> _Texte étudié_:
Gabon : les finances publiques sous tension, des audits qui redoutent tout Libreville
La mi-juillet, une échéance double qui fait trembler Libreville. Le Comité d'audit et de consolidation des passifs exigibles de l'État doit livrer ses conclusions sur un stock de dette publique estimée à 8 700 milliards FCFA, soit environ 70 % du PIB. De plus, la Task force sur la dette publique a documenté depuis six ans un système de surfacturations et de travaux fictifs qui explique l'explosion de la dette intérieure.
Cette convergence de calendriers des audits est un choix stratégique du gouvernement. L'eurobond gabonais 2031 a accusé une baisse en un an après que les projections du FMI ont évalué la dette publique à 85,5 % du PIB.
Le spread souverain gabonais est passé de plus de 1 100 points de base en janvier 2026 à 689,60 points de base à mi-avril. Cette détente traduit un pari des marchés sur la trajectoire de transparence engagée par le gouvernement gabonais.

> _Consignes de travail_:
a - Selon le texte étudié, à quel niveau se trouvait le spread souverain gabonais à la mi-avril ?
b - Veuillez prolonger le texte sur les finances publiques du Gabon à partir de sa dernière phrase.

> _Données fournies_:
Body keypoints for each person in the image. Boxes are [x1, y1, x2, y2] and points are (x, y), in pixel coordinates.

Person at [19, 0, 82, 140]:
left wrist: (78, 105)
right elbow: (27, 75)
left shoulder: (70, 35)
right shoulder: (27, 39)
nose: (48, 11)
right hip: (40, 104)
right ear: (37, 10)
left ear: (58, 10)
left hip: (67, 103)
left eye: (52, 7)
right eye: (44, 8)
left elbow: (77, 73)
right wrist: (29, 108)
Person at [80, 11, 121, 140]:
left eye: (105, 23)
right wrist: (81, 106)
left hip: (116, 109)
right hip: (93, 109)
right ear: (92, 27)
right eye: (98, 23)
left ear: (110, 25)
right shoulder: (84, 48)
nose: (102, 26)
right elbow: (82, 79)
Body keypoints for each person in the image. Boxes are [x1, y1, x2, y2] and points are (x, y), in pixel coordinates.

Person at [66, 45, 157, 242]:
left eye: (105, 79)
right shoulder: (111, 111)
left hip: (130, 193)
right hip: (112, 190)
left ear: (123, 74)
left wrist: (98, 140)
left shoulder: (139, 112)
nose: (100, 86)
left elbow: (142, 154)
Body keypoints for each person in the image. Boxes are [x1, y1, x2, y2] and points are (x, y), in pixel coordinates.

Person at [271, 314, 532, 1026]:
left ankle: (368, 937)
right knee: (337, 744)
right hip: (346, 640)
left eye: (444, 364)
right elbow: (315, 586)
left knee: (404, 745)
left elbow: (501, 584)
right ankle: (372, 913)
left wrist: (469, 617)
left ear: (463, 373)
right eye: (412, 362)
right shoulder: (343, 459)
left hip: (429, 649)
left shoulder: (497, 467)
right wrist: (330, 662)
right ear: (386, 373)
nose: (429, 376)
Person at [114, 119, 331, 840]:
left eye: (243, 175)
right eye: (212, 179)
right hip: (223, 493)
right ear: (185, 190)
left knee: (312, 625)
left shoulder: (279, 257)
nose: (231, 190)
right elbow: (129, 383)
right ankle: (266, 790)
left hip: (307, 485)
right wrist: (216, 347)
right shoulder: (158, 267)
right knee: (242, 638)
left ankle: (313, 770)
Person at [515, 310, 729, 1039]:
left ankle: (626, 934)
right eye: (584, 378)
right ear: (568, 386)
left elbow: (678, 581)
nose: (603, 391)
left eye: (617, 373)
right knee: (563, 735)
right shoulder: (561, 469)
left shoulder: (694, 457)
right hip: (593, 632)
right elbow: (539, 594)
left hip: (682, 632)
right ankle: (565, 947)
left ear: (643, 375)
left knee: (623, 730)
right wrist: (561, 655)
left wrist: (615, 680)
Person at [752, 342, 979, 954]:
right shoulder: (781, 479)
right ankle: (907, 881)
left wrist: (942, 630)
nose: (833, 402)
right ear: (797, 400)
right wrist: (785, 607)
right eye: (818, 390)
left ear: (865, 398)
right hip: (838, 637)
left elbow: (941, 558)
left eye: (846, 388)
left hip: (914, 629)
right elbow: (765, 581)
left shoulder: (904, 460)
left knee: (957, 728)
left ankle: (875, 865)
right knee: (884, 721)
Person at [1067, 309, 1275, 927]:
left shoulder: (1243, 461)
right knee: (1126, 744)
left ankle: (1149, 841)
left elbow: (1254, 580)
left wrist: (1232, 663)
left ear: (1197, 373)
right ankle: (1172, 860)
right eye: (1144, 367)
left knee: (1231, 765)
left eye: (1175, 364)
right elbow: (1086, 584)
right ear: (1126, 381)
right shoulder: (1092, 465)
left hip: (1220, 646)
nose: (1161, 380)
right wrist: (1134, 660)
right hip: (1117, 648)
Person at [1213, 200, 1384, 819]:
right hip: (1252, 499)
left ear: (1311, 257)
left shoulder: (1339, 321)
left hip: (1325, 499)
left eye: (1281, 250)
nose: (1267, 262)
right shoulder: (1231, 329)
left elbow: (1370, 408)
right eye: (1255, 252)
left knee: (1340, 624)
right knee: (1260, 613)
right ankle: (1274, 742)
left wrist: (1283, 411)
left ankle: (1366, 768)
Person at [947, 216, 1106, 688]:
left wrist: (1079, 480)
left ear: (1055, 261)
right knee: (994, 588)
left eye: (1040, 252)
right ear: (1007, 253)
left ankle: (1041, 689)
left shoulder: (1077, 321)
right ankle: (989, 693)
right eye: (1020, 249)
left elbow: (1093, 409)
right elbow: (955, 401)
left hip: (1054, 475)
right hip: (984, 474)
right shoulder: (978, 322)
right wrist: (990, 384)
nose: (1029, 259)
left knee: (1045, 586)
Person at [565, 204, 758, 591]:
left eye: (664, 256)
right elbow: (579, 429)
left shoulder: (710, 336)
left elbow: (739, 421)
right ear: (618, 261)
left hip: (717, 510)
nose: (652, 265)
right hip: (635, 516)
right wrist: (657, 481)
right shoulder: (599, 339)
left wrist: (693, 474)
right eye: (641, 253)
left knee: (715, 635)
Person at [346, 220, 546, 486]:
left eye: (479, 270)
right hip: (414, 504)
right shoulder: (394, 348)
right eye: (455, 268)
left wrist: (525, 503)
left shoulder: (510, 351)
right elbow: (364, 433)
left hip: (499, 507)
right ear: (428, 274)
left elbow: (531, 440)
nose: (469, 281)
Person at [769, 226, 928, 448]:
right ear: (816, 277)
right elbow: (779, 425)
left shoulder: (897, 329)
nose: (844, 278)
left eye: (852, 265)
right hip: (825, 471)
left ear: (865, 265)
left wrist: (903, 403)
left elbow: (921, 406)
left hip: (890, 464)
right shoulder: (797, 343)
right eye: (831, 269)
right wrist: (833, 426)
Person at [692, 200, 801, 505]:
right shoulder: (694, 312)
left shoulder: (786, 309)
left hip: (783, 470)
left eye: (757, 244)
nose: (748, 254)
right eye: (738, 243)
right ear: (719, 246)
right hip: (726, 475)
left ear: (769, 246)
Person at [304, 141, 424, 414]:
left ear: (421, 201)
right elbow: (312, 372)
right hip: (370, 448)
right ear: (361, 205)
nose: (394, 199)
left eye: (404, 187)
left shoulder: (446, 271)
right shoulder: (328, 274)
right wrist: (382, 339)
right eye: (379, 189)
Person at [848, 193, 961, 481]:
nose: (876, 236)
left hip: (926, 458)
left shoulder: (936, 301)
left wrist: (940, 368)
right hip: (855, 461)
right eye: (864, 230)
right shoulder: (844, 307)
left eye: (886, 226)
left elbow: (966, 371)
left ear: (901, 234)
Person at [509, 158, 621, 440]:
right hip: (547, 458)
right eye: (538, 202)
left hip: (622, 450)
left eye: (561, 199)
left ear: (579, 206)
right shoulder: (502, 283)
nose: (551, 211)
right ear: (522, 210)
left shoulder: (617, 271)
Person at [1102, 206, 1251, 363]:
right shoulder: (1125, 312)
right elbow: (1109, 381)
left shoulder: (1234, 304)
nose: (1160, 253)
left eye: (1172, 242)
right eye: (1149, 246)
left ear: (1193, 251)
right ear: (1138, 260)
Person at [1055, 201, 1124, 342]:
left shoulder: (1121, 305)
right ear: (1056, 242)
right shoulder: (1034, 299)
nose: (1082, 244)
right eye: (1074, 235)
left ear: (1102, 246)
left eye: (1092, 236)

> _Résultats des tâches_:
a - À 689,60 points de base.

b -
Le rapport d'étape de la Task force a déjà documenté un surcoût de 12 milliards FCFA sur les voiries, 2,8 milliards FCFA de surfacturations et un dérapage de 47 % sur le stade d'Oyem. Ces montants forment une partie non négligeable du stock que l'audit actuel doit désormais qualifier et consolider.
Les investisseurs attendent donc plus qu’un chiffre final, mais ce qu’il en sera fait. Une vague de poursuites judiciaires ciblant des décideurs sous le régime d’Ali Bongo est déjà prévue.